[Data entries]

___

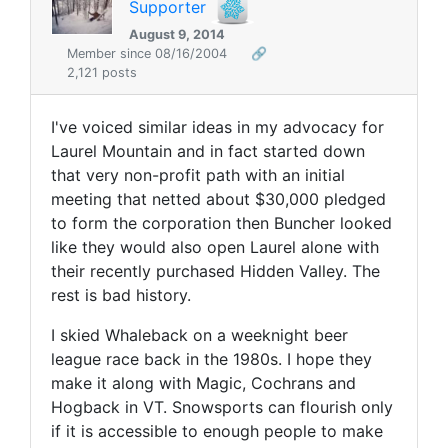
Supporter
August 9, 2014
Member since 08/16/2004
🔗
2,121 posts
I've voiced similar ideas in my advocacy for
Laurel Mountain and in fact started down
that very non-profit path with an initial
meeting that netted about $30,000 pledged
to form the corporation then Buncher looked
like they would also open Laurel alone with
their recently purchased Hidden Valley. The
rest is bad history.
I skied
Whaleback
on a weeknight beer
league race back in the 1980s. I hope they
make it along with Magic, Cochrans and
Hogback in VT. Snowsports can flourish only
if it is accessible to enough people to make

___

ACTIVITY: Arrange every line of text from the entries above as a numbered list, skipping any blank lines. Leave the pictures out of your answer.

PROBLEM SOLUTION:
1. Supporter
2. August 9, 2014
3. Member since 08/16/2004
4. 🔗
5. 2,121 posts
6. I've voiced similar ideas in my advocacy for
7. Laurel Mountain and in fact started down
8. that very non-profit path with an initial
9. meeting that netted about $30,000 pledged
10. to form the corporation then Buncher looked
11. like they would also open Laurel alone with
12. their recently purchased Hidden Valley. The
13. rest is bad history.
14. I skied
15. Whaleback
16. on a weeknight beer
17. league race back in the 1980s. I hope they
18. make it along with Magic, Cochrans and
19. Hogback in VT. Snowsports can flourish only
20. if it is accessible to enough people to make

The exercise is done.